====== Source records ======
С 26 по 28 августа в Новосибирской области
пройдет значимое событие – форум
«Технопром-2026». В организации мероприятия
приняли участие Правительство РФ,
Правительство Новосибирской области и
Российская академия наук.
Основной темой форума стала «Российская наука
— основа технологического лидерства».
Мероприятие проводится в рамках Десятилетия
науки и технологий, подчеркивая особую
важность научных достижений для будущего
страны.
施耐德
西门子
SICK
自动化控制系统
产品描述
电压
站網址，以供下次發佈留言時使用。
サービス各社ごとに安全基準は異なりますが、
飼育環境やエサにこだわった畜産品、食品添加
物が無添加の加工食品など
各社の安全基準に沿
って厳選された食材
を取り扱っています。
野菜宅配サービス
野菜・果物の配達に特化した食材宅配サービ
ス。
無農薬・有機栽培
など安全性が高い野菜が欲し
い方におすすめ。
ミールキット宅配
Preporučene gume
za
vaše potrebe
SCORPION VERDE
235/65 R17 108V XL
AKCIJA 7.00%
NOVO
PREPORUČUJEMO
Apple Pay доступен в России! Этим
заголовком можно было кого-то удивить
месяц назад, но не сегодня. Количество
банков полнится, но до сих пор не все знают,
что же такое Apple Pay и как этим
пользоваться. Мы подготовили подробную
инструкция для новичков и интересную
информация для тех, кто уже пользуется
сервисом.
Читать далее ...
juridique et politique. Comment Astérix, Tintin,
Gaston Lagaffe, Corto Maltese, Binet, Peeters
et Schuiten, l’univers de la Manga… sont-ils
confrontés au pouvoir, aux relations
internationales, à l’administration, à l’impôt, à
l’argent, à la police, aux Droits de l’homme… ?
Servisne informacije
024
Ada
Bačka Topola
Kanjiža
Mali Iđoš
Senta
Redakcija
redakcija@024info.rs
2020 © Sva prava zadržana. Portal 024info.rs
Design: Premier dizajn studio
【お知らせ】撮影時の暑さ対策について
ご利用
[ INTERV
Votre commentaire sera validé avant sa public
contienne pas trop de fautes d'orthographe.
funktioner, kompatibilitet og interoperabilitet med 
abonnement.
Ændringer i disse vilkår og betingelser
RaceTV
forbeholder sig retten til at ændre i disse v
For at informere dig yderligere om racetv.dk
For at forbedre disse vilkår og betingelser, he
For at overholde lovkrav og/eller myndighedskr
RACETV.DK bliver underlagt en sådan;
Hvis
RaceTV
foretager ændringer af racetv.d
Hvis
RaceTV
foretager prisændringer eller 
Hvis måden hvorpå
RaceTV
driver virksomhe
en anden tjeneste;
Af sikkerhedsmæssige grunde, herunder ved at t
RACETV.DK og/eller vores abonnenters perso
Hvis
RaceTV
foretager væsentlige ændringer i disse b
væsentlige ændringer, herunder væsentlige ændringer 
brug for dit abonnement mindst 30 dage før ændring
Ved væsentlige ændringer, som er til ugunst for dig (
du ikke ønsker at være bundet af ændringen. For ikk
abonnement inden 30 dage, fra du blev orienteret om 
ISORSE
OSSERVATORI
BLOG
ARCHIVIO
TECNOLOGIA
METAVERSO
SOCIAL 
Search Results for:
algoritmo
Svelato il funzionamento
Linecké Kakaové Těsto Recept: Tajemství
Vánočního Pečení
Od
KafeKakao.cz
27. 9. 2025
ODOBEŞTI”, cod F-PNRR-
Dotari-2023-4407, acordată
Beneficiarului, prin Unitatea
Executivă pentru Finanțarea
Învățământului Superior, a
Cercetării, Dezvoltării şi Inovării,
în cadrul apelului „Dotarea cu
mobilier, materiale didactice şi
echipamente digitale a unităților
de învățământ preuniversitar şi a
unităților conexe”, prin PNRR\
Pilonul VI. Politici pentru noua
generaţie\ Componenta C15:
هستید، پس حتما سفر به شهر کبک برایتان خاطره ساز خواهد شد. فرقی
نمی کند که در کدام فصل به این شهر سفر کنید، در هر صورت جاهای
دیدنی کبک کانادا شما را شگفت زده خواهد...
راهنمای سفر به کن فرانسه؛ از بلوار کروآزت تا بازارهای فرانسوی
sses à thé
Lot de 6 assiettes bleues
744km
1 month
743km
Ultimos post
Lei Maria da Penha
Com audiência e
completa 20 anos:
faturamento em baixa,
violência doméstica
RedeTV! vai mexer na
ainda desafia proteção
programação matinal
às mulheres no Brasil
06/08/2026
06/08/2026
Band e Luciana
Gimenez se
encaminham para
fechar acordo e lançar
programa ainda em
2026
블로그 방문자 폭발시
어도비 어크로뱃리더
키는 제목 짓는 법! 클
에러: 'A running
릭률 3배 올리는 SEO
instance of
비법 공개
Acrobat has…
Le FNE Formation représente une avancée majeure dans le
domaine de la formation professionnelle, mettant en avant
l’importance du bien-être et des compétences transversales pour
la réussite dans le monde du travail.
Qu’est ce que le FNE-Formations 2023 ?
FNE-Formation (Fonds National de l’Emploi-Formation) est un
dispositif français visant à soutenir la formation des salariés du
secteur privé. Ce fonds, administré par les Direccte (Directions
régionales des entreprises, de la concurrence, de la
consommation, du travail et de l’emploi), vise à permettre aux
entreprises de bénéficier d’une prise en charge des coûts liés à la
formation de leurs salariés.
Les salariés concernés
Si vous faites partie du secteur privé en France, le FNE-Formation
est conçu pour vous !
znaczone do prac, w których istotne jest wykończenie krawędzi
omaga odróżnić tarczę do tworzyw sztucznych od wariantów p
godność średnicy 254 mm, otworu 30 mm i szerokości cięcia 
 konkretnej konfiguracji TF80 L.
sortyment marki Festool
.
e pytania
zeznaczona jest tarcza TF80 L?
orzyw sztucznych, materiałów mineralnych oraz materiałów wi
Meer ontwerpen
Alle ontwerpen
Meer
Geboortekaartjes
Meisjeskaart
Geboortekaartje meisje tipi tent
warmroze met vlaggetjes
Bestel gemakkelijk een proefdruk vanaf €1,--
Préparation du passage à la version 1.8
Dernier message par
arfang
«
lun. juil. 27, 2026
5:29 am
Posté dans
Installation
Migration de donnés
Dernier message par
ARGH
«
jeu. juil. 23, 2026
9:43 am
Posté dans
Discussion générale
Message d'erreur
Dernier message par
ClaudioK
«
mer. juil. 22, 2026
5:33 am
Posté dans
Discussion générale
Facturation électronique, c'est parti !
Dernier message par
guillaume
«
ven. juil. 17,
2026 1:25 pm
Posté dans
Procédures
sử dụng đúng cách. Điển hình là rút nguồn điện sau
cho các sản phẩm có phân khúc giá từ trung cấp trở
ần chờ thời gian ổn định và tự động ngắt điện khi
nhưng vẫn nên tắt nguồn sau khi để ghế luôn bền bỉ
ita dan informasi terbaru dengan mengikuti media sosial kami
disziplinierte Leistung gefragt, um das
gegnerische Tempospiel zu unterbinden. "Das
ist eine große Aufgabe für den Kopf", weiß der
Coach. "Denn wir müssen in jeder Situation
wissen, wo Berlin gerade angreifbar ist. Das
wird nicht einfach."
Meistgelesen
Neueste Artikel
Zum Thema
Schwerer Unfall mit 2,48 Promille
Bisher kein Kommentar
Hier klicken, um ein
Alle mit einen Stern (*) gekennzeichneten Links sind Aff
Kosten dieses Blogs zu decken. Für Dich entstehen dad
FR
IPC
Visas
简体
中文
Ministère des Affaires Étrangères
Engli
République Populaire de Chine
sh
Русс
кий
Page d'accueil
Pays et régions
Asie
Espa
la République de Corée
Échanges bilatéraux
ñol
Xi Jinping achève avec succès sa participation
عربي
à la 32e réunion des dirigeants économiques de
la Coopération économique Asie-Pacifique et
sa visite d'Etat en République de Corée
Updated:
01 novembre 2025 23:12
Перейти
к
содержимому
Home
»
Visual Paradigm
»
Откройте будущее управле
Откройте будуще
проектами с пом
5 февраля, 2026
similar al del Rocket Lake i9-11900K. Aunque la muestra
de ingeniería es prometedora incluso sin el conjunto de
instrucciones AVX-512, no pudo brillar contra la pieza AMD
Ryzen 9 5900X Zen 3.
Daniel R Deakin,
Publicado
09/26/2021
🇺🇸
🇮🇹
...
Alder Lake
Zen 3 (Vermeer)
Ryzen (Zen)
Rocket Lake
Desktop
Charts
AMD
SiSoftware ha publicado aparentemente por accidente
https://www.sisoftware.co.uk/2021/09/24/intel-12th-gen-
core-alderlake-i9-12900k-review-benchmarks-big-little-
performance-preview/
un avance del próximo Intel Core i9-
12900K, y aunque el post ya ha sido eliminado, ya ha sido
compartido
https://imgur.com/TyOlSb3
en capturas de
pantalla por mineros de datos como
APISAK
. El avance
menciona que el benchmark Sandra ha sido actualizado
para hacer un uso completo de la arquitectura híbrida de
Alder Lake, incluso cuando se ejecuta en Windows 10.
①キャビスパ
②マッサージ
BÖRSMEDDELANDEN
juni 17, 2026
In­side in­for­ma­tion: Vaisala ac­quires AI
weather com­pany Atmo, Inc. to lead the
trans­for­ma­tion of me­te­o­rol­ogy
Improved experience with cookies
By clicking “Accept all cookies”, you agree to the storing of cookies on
======
* [What is required]: Reproduce the material from its first line up to and including the line with "en anden tjeneste;", substituting "Google Pay" for "Apple Pay" and leaving everything else unchanged.

* [Response below]:
С 26 по 28 августа в Новосибирской области
пройдет значимое событие – форум
«Технопром-2026». В организации мероприятия
приняли участие Правительство РФ,
Правительство Новосибирской области и
Российская академия наук.
Основной темой форума стала «Российская наука
— основа технологического лидерства».
Мероприятие проводится в рамках Десятилетия
науки и технологий, подчеркивая особую
важность научных достижений для будущего
страны.
施耐德
西门子
SICK
自动化控制系统
产品描述
电压
站網址，以供下次發佈留言時使用。
サービス各社ごとに安全基準は異なりますが、
飼育環境やエサにこだわった畜産品、食品添加
物が無添加の加工食品など
各社の安全基準に沿
って厳選された食材
を取り扱っています。
野菜宅配サービス
野菜・果物の配達に特化した食材宅配サービ
ス。
無農薬・有機栽培
など安全性が高い野菜が欲し
い方におすすめ。
ミールキット宅配
Preporučene gume
za
vaše potrebe
SCORPION VERDE
235/65 R17 108V XL
AKCIJA 7.00%
NOVO
PREPORUČUJEMO
Google Pay доступен в России! Этим
заголовком можно было кого-то удивить
месяц назад, но не сегодня. Количество
банков полнится, но до сих пор не все знают,
что же такое Google Pay и как этим
пользоваться. Мы подготовили подробную
инструкция для новичков и интересную
информация для тех, кто уже пользуется
сервисом.
Читать далее ...
juridique et politique. Comment Astérix, Tintin,
Gaston Lagaffe, Corto Maltese, Binet, Peeters
et Schuiten, l’univers de la Manga… sont-ils
confrontés au pouvoir, aux relations
internationales, à l’administration, à l’impôt, à
l’argent, à la police, aux Droits de l’homme… ?
Servisne informacije
024
Ada
Bačka Topola
Kanjiža
Mali Iđoš
Senta
Redakcija
redakcija@024info.rs
2020 © Sva prava zadržana. Portal 024info.rs
Design: Premier dizajn studio
【お知らせ】撮影時の暑さ対策について
ご利用
[ INTERV
Votre commentaire sera validé avant sa public
contienne pas trop de fautes d'orthographe.
funktioner, kompatibilitet og interoperabilitet med 
abonnement.
Ændringer i disse vilkår og betingelser
RaceTV
forbeholder sig retten til at ændre i disse v
For at informere dig yderligere om racetv.dk
For at forbedre disse vilkår og betingelser, he
For at overholde lovkrav og/eller myndighedskr
RACETV.DK bliver underlagt en sådan;
Hvis
RaceTV
foretager ændringer af racetv.d
Hvis
RaceTV
foretager prisændringer eller 
Hvis måden hvorpå
RaceTV
driver virksomhe
en anden tjeneste;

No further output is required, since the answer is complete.